O tratamento cirúrgico consiste em implantar, sob a pele, uma derivação ventrículo-peritoneal (sistema de catéteres com interposição de uma válvula) para controlar a drenagem de líquor. Assim, sempre que houver aumento da pressão intracraniana, o líquor excedente será drenado dos ventrículos para a cavidade abdominal (onde é reabsorvido).

Atualmente o uso de Válvulas Programáveis oferecem a real possibilidade de regulagem desse sistema antes e após o implante cirúrgico. É bem sabido que as condições clínicas de um paciente com hidrocefalia, tratado com um sistema de derivação ventrículo-peritoneal, mudam com freqüência no decorrer de seu acompanhamento médico, fazendo com que na maioria das vezes um sistema com interposição de válvula de pressão fixa não seja o mais adequado (a Válvula Programável permite que o cirurgião altere sua pressão de abertura, de maneira não invasiva, ou seja, sem a necessidade de uma nova cirurgia, no próprio consultório médico, utilizando um pequeno instrumento magnético que calibra o dispositivo interno.


Figura 1. Válvula de derivação ventrículo peritoneal e seu implante.

Figura 1. Válvula de derivação ventrículo peritoneal e seu implante.


Derivação ventrículo-peritoneal

Novas técnicas com válvulas de regulação (também colocado abaixo da pele), fazem o "ajuste fino" da regulação líquor mais seguro e mais previsível.
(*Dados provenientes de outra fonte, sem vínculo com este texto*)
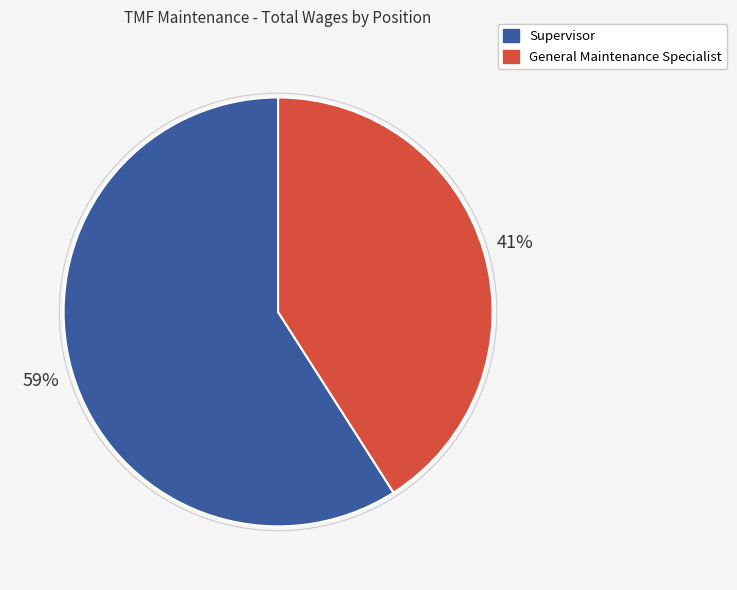

Combined, do Supervisor and General Maintenance Specialist account for over 50%?

Yes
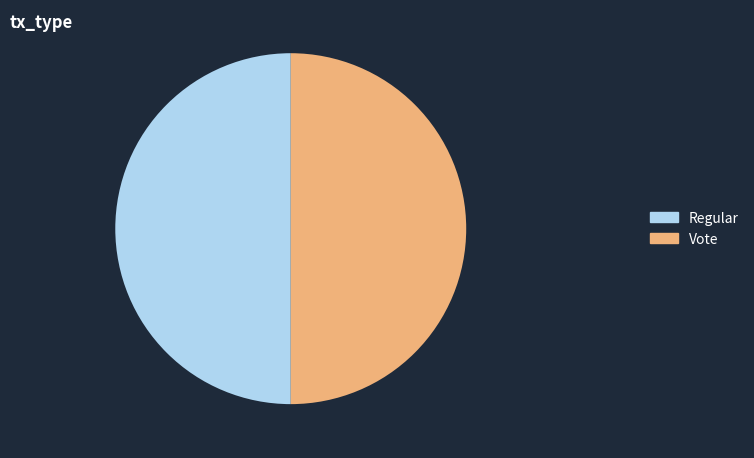

Approximately how many times larger is the value at Vote compared to Regular?

1.0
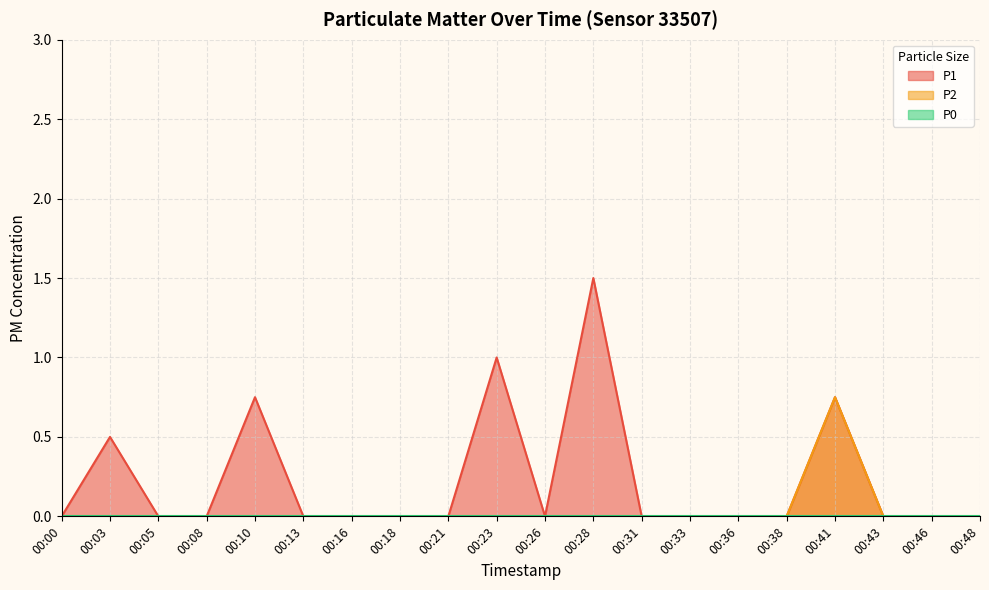

Between 00:03 and 00:05, which series saw the biggest shift?

P1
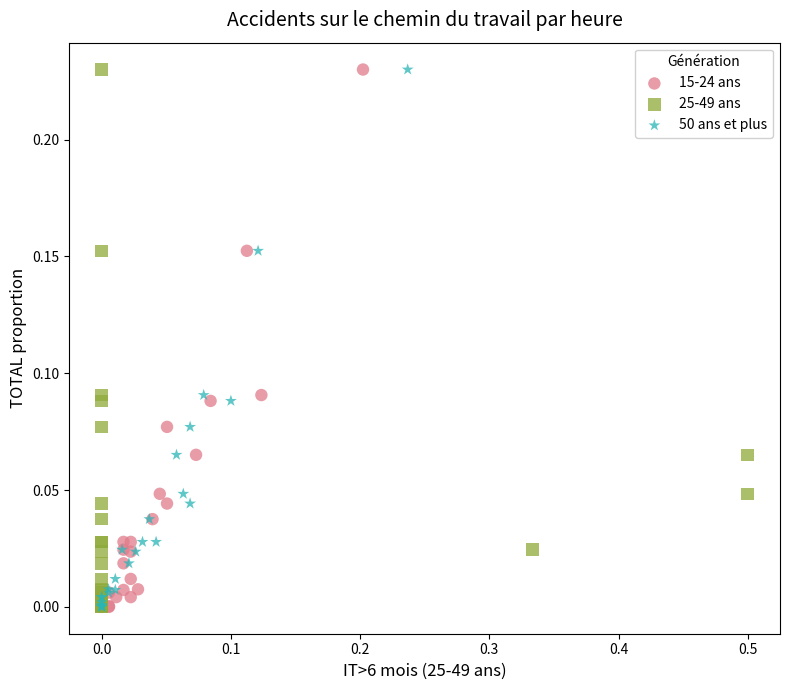

What are all the series names shown in the legend?

15-24 ans, 25-49 ans, 50 ans et plus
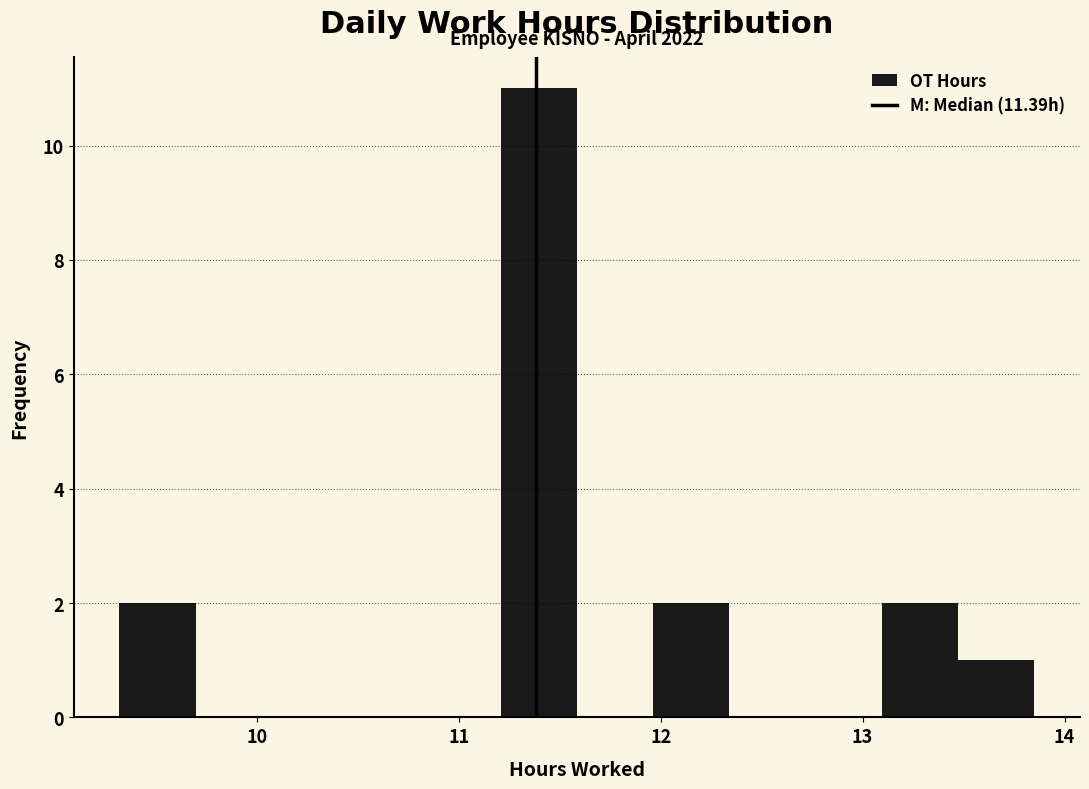

Read against the x-axis, roughly where is the centre of the tallest bar?

11.4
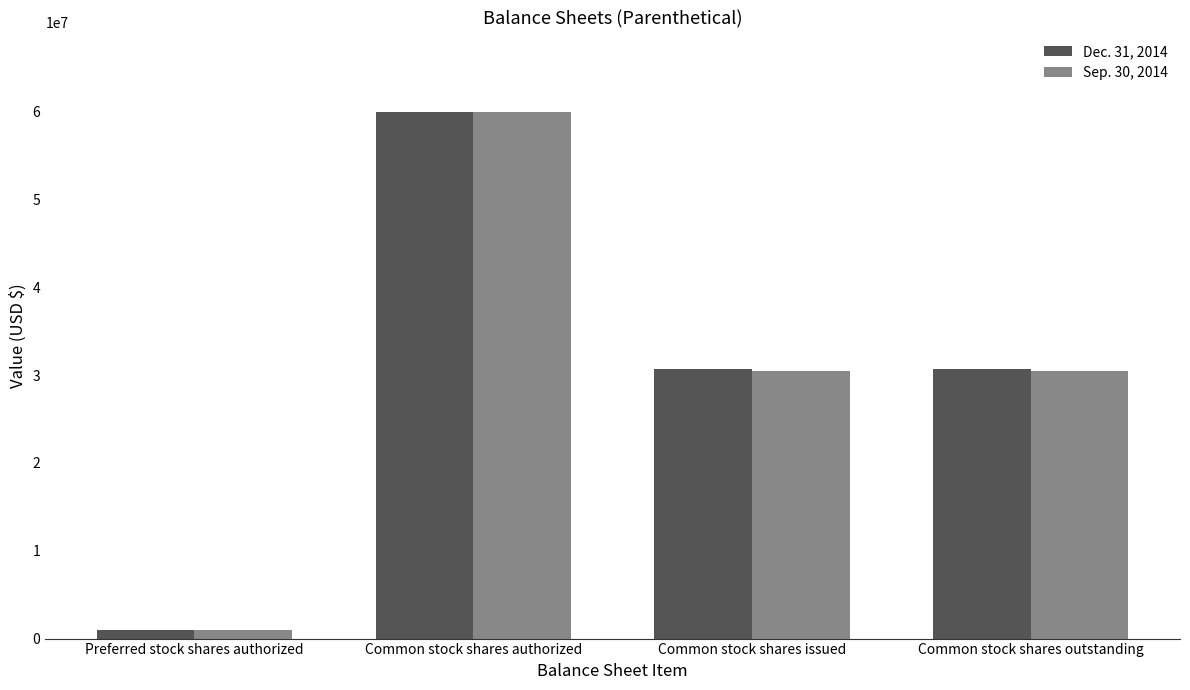

At Common stock shares outstanding, list the series in order from smallest to largest.

Sep. 30, 2014, Dec. 31, 2014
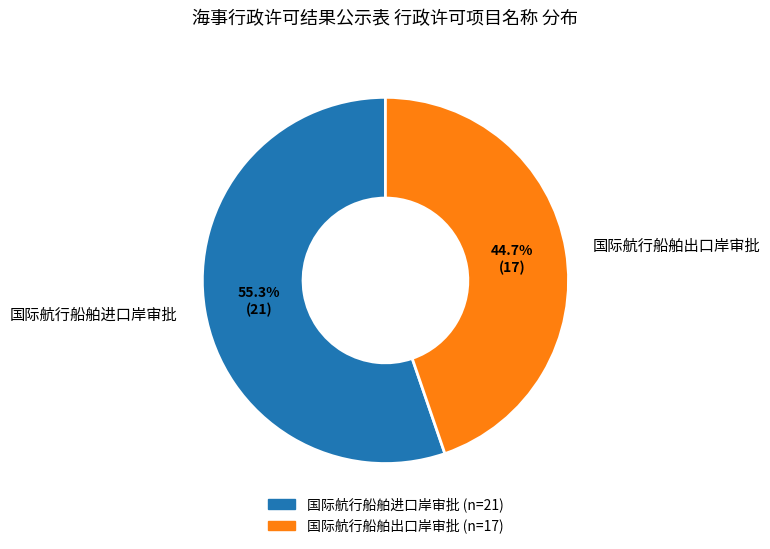

What percentage is NOT represented by 国际航行船舶出口岸审批?

55.3%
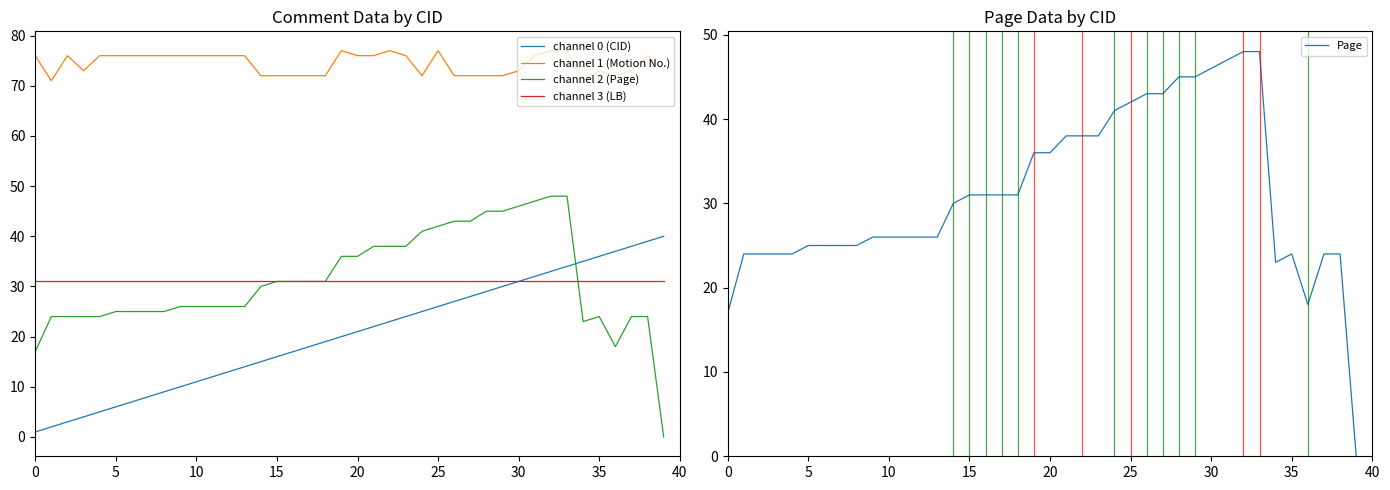

What is the label of the 9th point from the right?

31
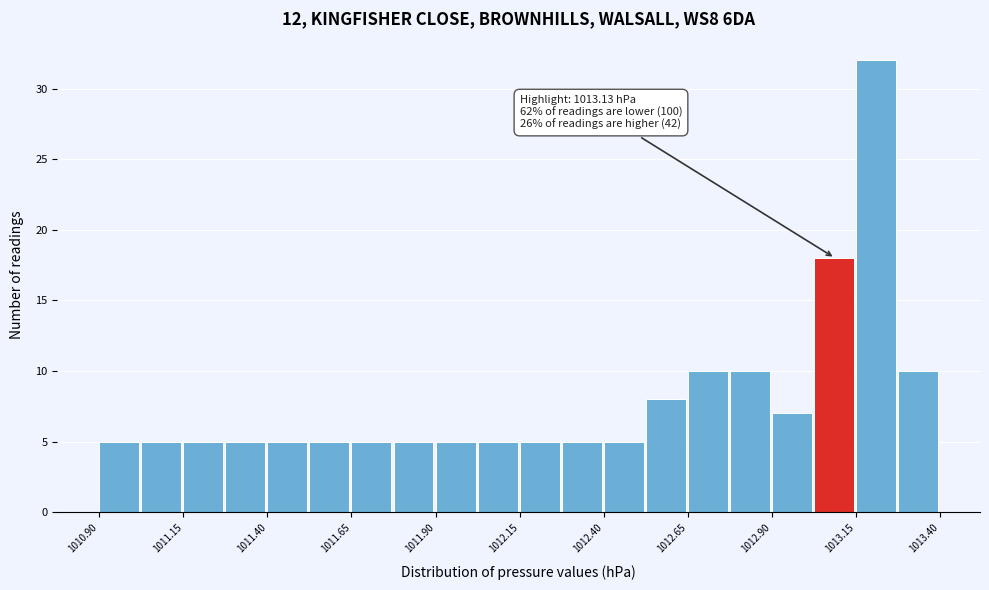

Around what value on the x-axis is the tallest bar? Give the approximate position of its centre, as read against the axis.

1013.20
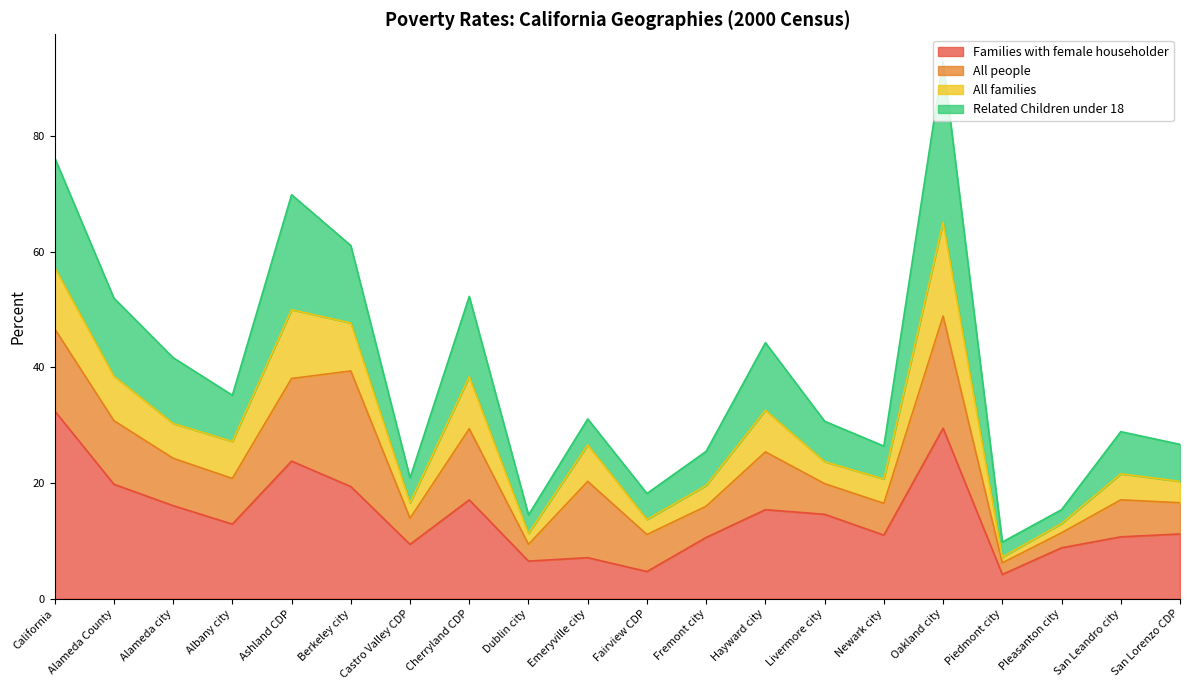

Is it true that Related Children under 18 equals 8.1 at Pleasanton city?

False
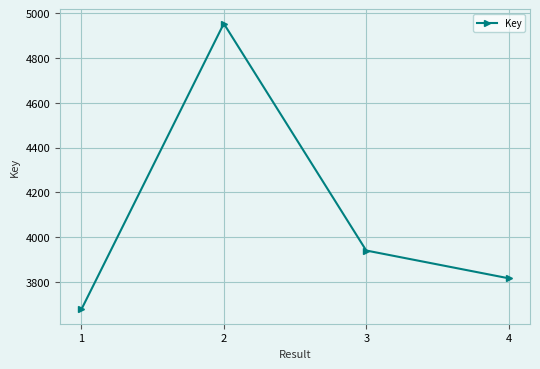

What is the value of the 1st point from the left?

3678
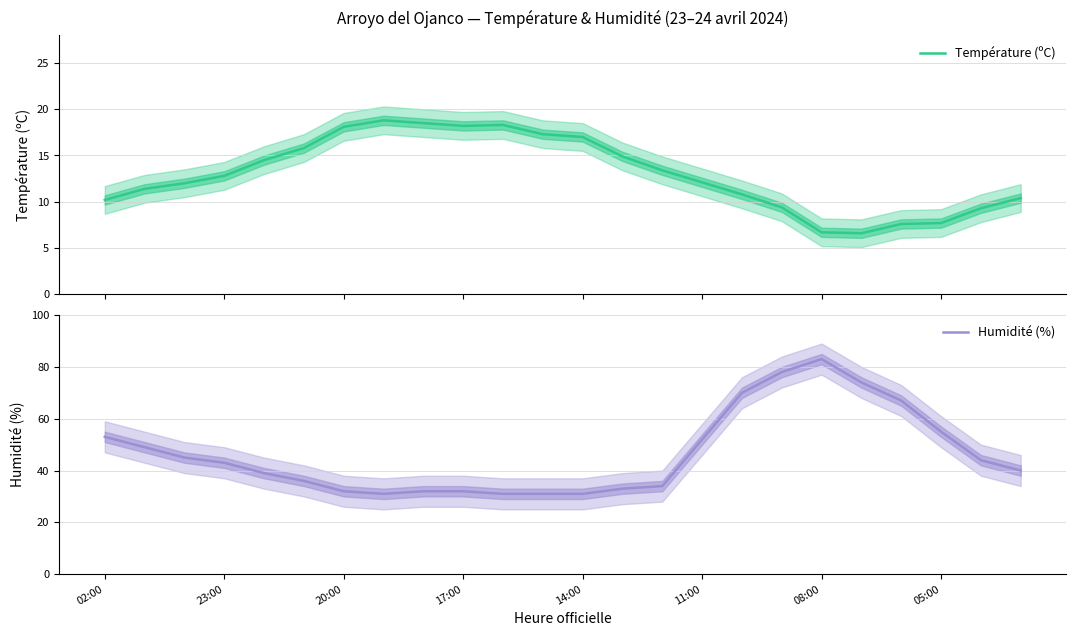

What value does the Humidité (%) series have at 22?

44.0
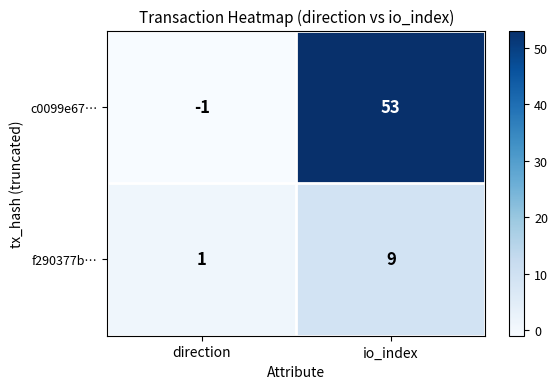

What is the difference between the f290377b… values at io_index and direction?

8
O ajuste pode ser feito após a cirurgia em consultório médico, sem intervenção, utilizando um pequeno instrumento magnético que calibra o dispositivo interno.

Apesar de ser conhecida há mais de 50 anos, a Hidrocefalia de Pressão Normal ainda é um desafio diagnóstico para o médico pois até hoje não existe nenhum exame de imagem patognomônico ou procedimento que confirme com certeza esta síndrome. O diagnóstico da HPN é um desafio e requer uma combinação dos sinais e sintomas clínicos com os achados radiológicos e os testes diagnósticos, interpretados por um neurocirurgião experiente.

Todo esse esforço no diagnóstico é válido, porque a HPN pode representar até 10% dos casos de demência e é uma das poucas que têm tratamento eficaz, com boa chance de regressão dos sintomas quando tratada precocemente.


BIBLIOGRAFIA CITADA

1. Hakim S. Algunas observaciones sobre la presion del LCR. Sindrome hidrocefalico en el adulto con “presion normal” del LCR. Thesis 957, Javeriana University School of Medicine, Bogotá, Colombia. p. 1-142, 1964.

2. Adams RD; Stewart K & Hopkins HDl. Symptomatic occult hydrocephalus with normal cerebrospinal fluid pressure. N Engl J Med 273:117-126, 1965.